In den Händen eines weniger routinierten und begabten Regisseurs hätte dieses Unterfangen mächtig in die Hose gehen können, doch das hervorragende Drehbuch und Castellaris straffe Inszenierung tragen maßgeblich zum guten Gelingen bei. Als außerordentlich effektiv erweist sich hierbei auch die teilweise exzentrische Visualisierung von Kameramann Antonio Ballesteros, der aus den beschränkten Bedingungen ein Maximum an Wirkung herauskitzelt. Das Erfolgsduo Ennio Morricone und Bruno Nicolai liefern dazu einen psychotropen Jazzscore ab, der mächtig an den Nerven schleift, aber gerade deshalb die Ereignisse angemessen untermalt. Für das Skript zeichnet Tito Carpi (in Zusammenarbeit mit Leo Anchóriz) verantwortlich, der die genretypischen Gesetze des Giallo hier gleich mehrfach auf den Kopf stellt und ad absurdum führt. Carpi war einer der Stammautoren von Castellari und verfasste auch die Bücher zu TOTE ZEUGEN SINGEN NICHT und THE RIFFS II. Anchóriz verdingte sich hauptsächlich als Schauspieler und war u.a. in dem vorzüglichen Western UM SIE WAR DER HAUCH DES TODES zu sehen. 1976 arbeitete er erneut für Castellari und gab den Sheriff in der Wildwestkomödie ZWIEBEL-JACK RÄUMT AUF.

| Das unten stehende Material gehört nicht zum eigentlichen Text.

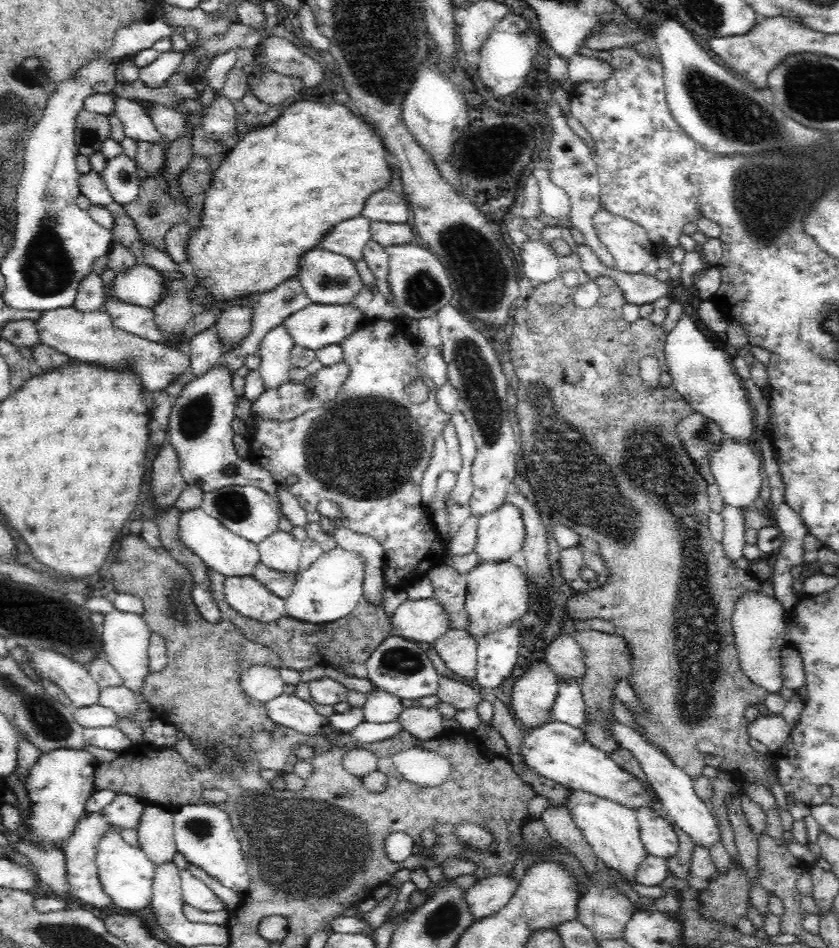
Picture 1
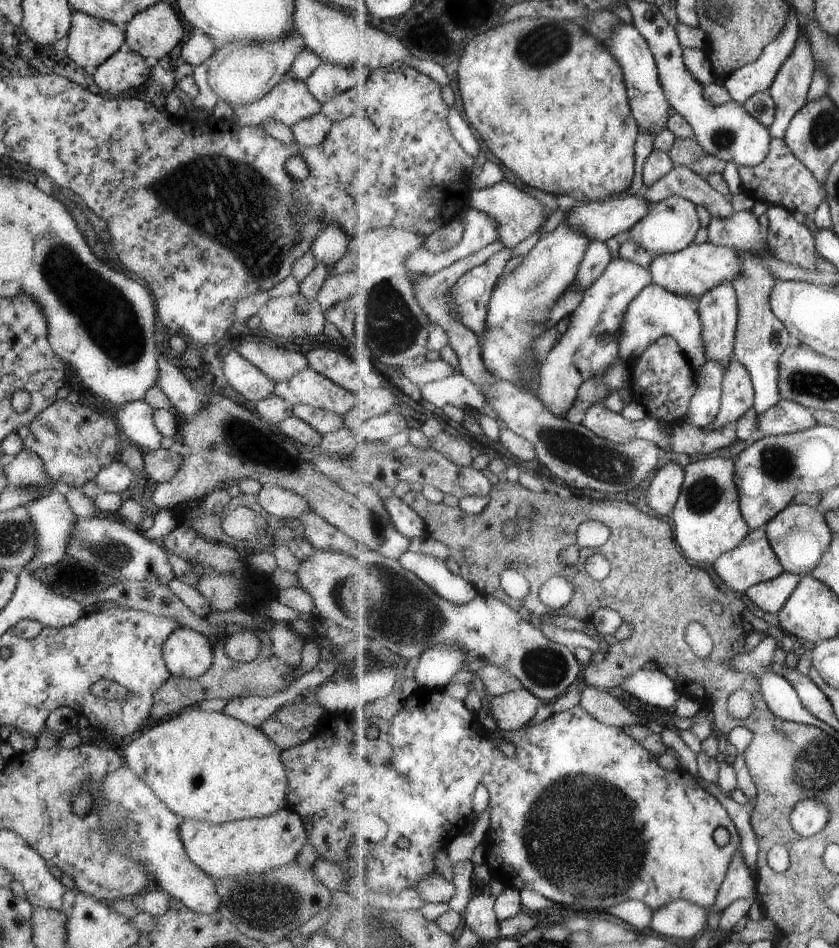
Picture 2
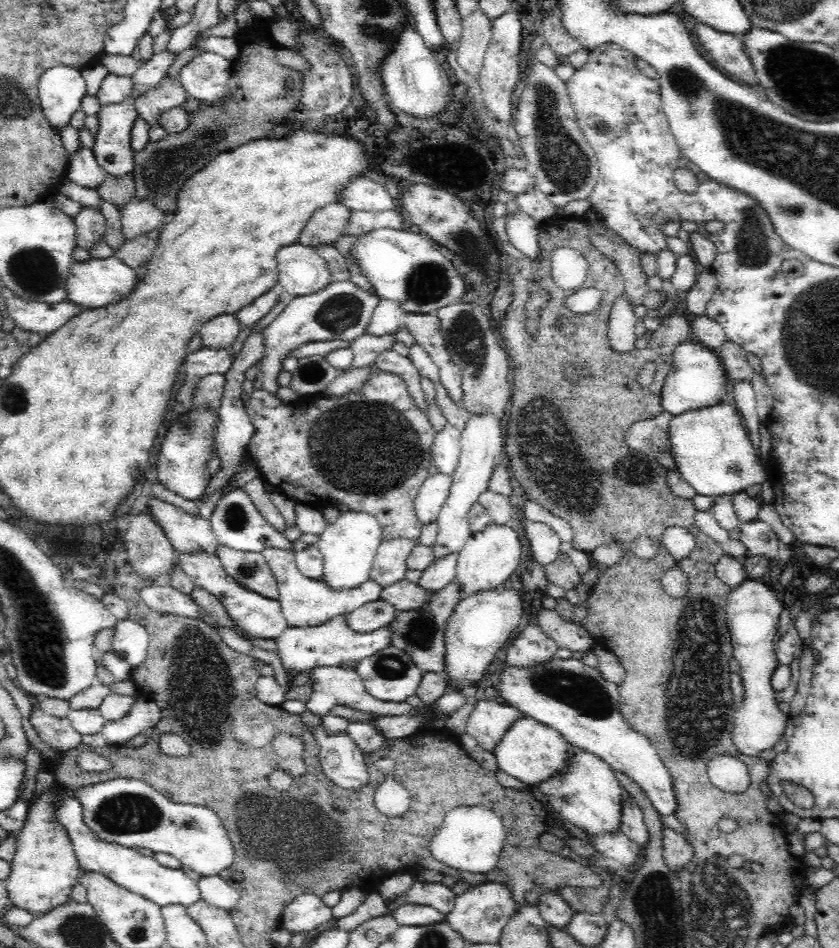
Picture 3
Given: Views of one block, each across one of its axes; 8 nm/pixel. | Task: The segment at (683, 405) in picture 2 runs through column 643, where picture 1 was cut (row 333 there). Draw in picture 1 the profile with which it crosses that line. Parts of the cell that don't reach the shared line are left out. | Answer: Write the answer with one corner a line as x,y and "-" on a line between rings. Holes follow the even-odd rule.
400,319
368,321
352,336
342,340
339,346
344,352
343,361
348,362
351,368
337,398
296,416
294,420
268,420
255,416
251,420
252,434
247,439
251,447
251,462
268,472
276,484
284,485
298,499
310,523
320,523
327,533
334,532
336,528
349,528
377,540
386,555
384,583
387,587
405,587
415,579
427,576
430,568
442,563
447,552
440,534
436,532
432,512
423,505
419,489
431,462
436,436
443,434
443,428
451,422
451,414
443,412
437,404
434,382
415,369
416,362
424,359
431,348
424,343
420,346
413,344
406,337
-
416,380
422,381
429,391
429,398
423,404
410,401
408,395
408,386
-
320,500
336,502
342,510
340,518
323,516
316,509

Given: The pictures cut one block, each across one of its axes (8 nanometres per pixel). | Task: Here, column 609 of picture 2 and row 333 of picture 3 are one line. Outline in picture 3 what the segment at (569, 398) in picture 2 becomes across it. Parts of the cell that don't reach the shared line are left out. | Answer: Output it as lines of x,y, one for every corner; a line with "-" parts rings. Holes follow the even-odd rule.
351,280
331,282
318,292
293,298
264,332
266,350
264,358
258,363
259,373
264,375
263,389
277,396
280,388
277,377
282,371
281,363
302,344
326,340
344,340
350,344
358,336
366,334
379,298
376,294
356,287

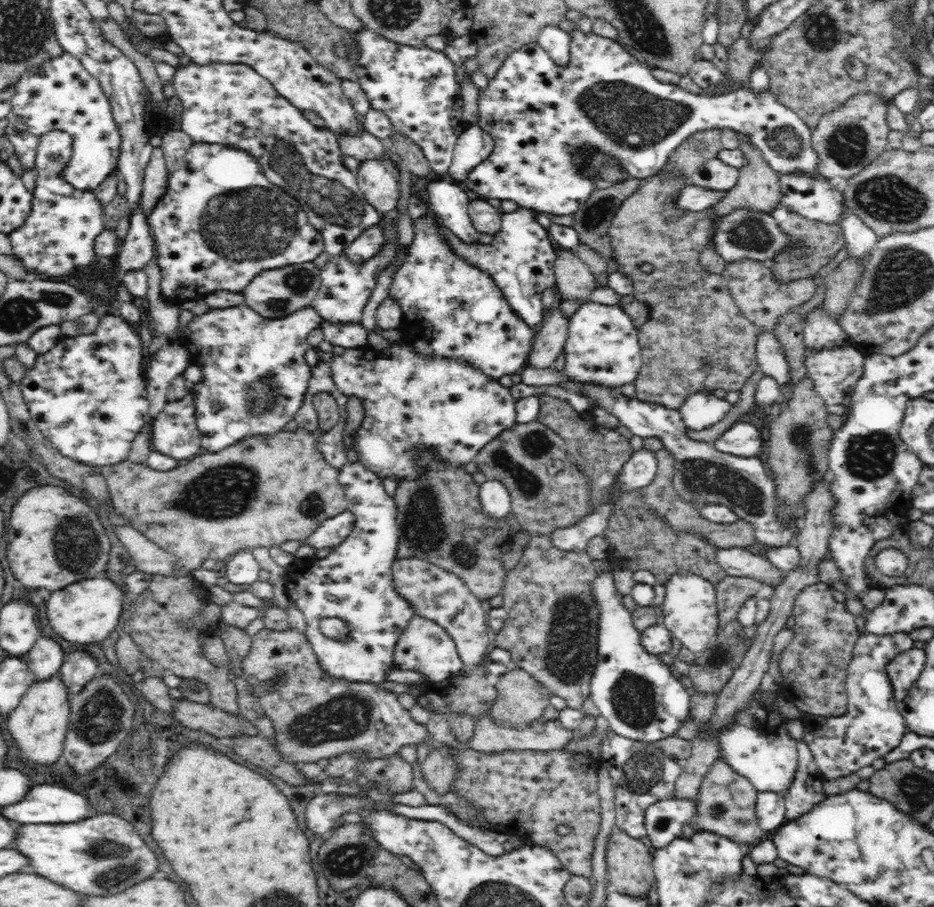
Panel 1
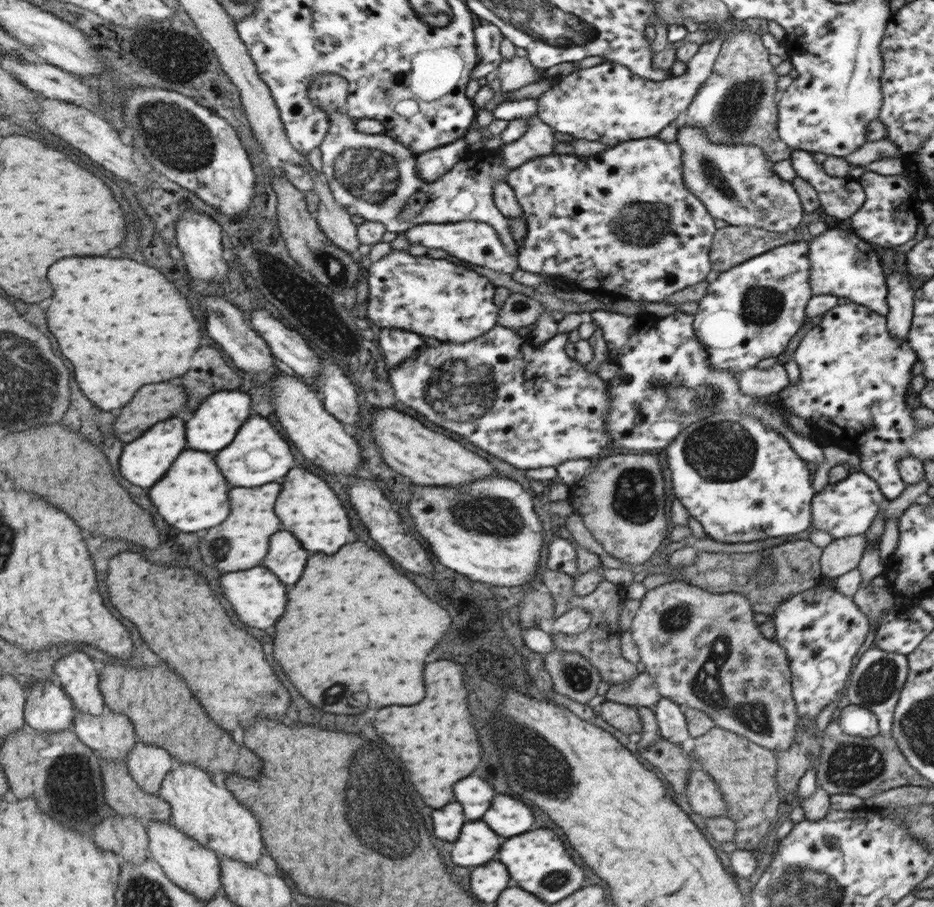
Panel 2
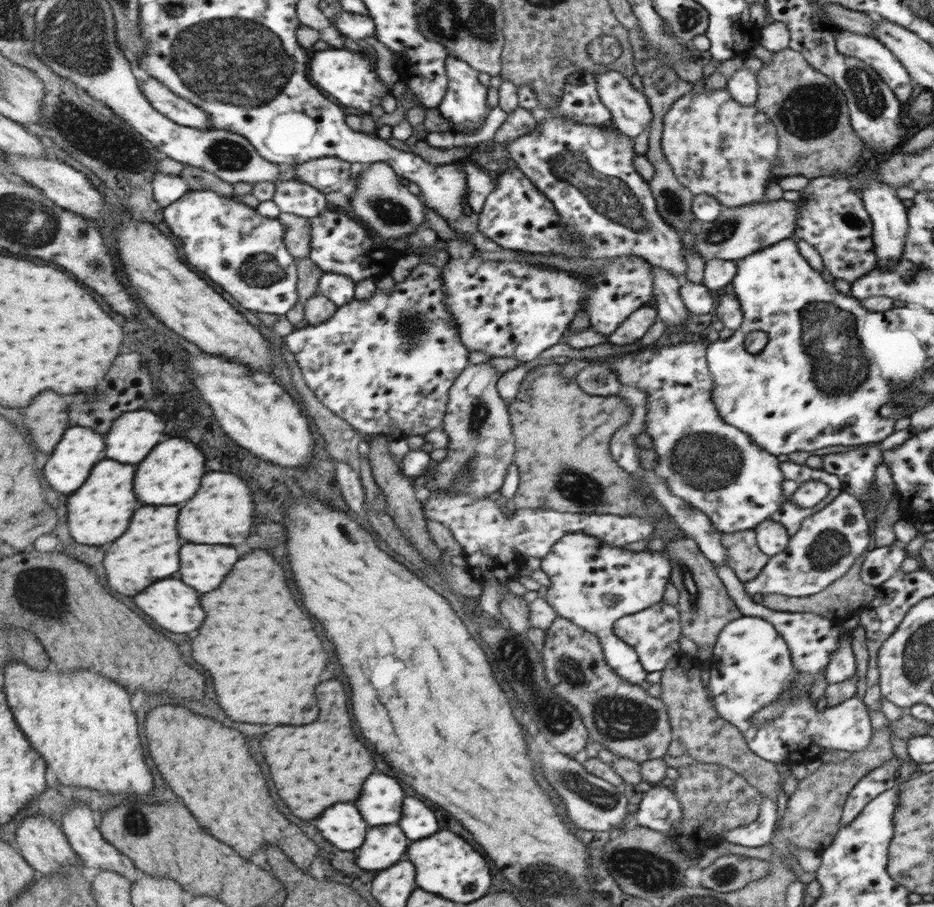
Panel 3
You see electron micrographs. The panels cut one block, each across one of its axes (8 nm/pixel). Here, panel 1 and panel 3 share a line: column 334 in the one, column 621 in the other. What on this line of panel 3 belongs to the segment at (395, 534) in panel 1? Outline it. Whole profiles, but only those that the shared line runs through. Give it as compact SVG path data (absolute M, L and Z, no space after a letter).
M584 533L564 535L556 542L552 551L541 559L542 572L550 579L550 587L546 592L546 603L557 613L559 618L570 620L580 628L596 634L603 649L607 665L622 679L640 685L646 680L647 670L640 664L636 651L613 633L613 627L620 618L654 607L662 602L667 594L667 584L671 578L671 562L664 552L644 550L632 552L624 547L608 544L597 536Z

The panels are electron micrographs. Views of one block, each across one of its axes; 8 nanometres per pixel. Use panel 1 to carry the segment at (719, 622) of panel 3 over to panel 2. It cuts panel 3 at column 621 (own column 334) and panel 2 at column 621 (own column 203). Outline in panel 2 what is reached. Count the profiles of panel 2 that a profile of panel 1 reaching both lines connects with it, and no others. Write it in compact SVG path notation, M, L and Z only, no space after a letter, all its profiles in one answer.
M621 451L606 457L596 458L594 470L580 481L570 486L571 502L574 512L582 516L586 528L604 550L624 562L624 564L644 564L652 554L658 552L664 538L668 536L666 504L664 504L664 480L660 472L660 462L652 454L630 454Z

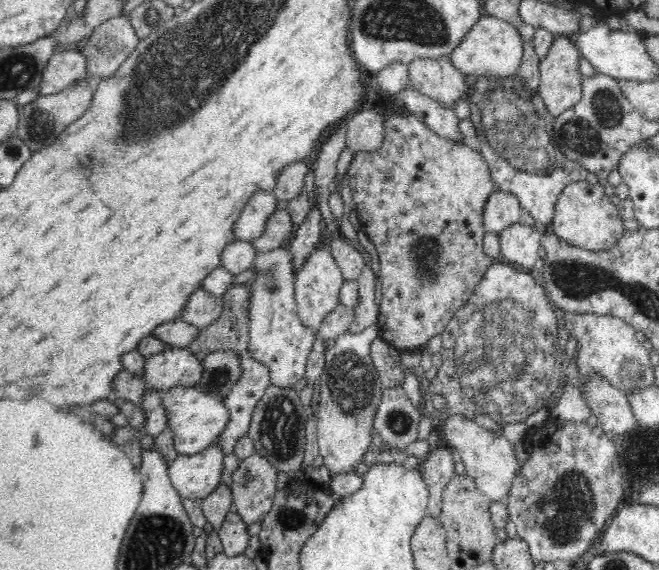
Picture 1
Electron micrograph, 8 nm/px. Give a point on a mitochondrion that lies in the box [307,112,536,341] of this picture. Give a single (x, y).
(427, 253)

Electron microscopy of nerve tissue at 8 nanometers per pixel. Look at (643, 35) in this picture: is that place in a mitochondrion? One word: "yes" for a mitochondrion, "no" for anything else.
no

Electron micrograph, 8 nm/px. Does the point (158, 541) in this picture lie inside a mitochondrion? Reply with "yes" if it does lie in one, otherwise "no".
yes

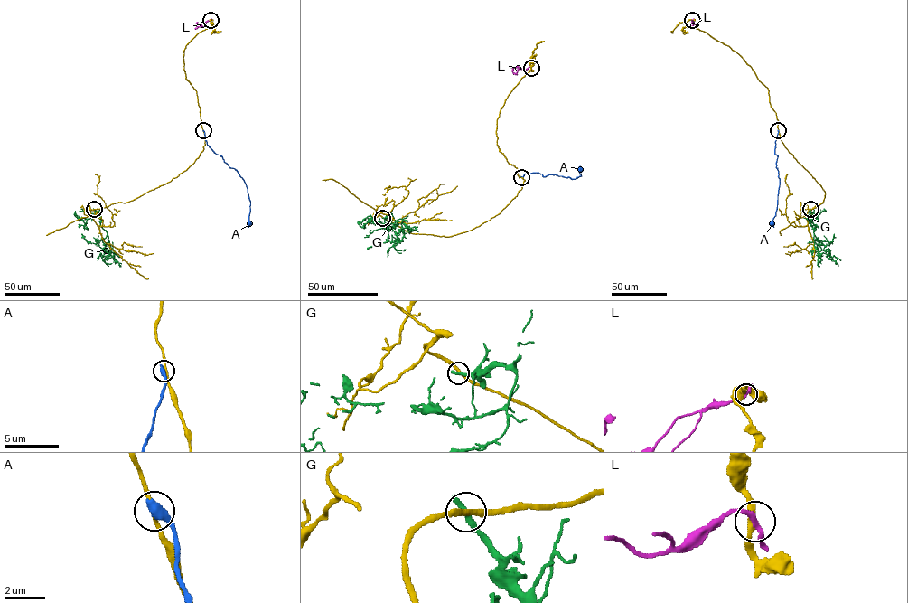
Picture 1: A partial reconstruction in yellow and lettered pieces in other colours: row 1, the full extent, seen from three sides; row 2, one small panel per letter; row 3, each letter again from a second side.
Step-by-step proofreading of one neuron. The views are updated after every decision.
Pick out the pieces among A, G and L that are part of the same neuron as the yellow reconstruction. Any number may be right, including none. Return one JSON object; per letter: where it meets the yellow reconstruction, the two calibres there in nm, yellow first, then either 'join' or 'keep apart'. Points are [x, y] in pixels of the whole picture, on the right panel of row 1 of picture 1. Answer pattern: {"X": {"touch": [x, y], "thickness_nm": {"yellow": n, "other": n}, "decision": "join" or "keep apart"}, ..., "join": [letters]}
{"A": {"touch": [778, 130], "thickness_nm": {"yellow": 200, "other": 500}, "decision": "keep apart"}, "G": {"touch": [810, 209], "thickness_nm": {"yellow": 280, "other": 360}, "decision": "keep apart"}, "L": {"touch": [692, 20], "thickness_nm": {"yellow": 240, "other": 220}, "decision": "keep apart"}, "join": []}

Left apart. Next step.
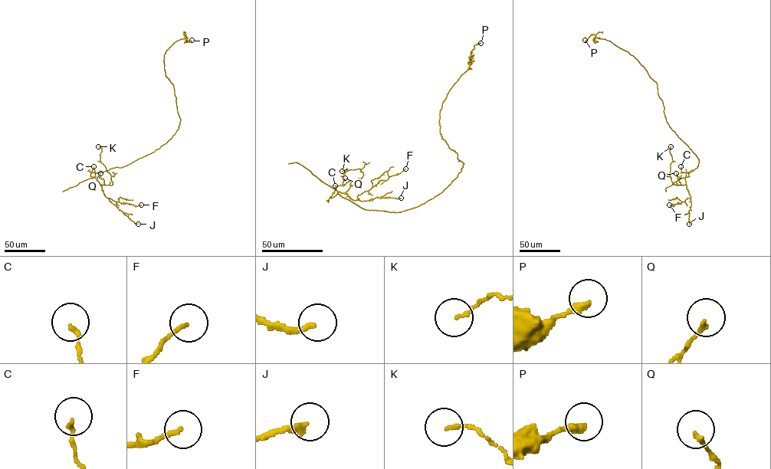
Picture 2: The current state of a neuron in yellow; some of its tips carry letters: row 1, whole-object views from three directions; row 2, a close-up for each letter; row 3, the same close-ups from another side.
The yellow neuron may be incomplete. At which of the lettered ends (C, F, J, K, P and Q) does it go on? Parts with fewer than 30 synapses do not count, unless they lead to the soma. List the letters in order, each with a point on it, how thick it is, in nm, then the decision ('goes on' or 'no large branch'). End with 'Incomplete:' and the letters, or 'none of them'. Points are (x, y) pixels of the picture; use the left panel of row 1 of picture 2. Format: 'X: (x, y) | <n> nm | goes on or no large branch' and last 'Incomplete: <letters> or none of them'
C: (93, 166) | 150 nm | no large branch
F: (141, 204) | 140 nm | no large branch
J: (138, 224) | 240 nm | no large branch
K: (98, 146) | 120 nm | no large branch
P: (191, 40) | 320 nm | no large branch
Q: (100, 173) | 160 nm | no large branch
Incomplete: none of them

Kammerspiele stehen und fallen natürlich mit der Leistung der Schauspieler, aber auch daran gibt es nichts zu bemäkeln: Westernveteran Gianni Garko war selten so überzeugend wie hier – die Rolle des gebeutelten Anwalts, der so gern ein Rohr verlegt hätte und stattdessen in die Wolfsgrube springen muss, nimmt man ihm eher ab, als die des bärbeißigen Pistoleros. Giovanna Ralli erfreut das Auge und macht auch als Schauspielerin eine gute Figur – auch ihr (scheinbar durchschaubarer) Charakter erfährt einige interessante Wandlungen im Laufe des Films. Drei Jahre später gab sie sich ungleich zugeknöpfter als Staatsanwältin in Dallamanos DER TOD TRÄGT SCHWARZES LEDER. Der Spanier Julián Mateos sieht aus wie ein soziopathischer Beatnik und spielt den hypernervösen, geldgierigen Quill mit Verve. Den Höhepunkt des Ensembles stellt aber der großartige Frank Wolff (u.a. SPIEL MIR DAS LIED VOM TOD) dar, der die Rolle des von Rachsucht getriebenen Arthur Welt mit brodelndem Leben füllt. Es ist eine Wonne zu sehen, wie sein Charakter sich im Verlauf des Films verändert: Seine anfangs mit arroganter Überheblichkeit vorgetragene Siegesgewissheit wandelt sich zunehmend in Unsicherheit und endet schließlich in fieberhafter Raserei. Randnotiz: In einer Mini-Rolle sehen wir die deutsche Darstellerin Karin Schubert, deren Karriere dann später in den Pornos von Theresa Orlowski versumpfte.
Was soll ich sagen? - Ich mag diesen vielfach gescholtenen, kleinen Film sehr gern! Enzo Castellari, dem man einige der besten italienischen Genrefilme zu verdanken hat, beweist wieder einmal, dass er sein Handwerk versteht und imstande ist, auch unter schlichten Bedingungen gute Filme zu drehen.
Sofern man gewillt ist, sich auf diesen Low Budget-Psychokrimi einzulassen (der Film spielt größtenteils an einem Schauplatz und beschränkt sich auf fünf Darsteller), wird man mit spannenden und kurzweiligen 90 Minuten belohnt.
Man sollte halt nur keinen herkömmlichen Giallo erwarten.
Wer die verhasste Punktewertung unbedingt braucht: 7,5 von 10.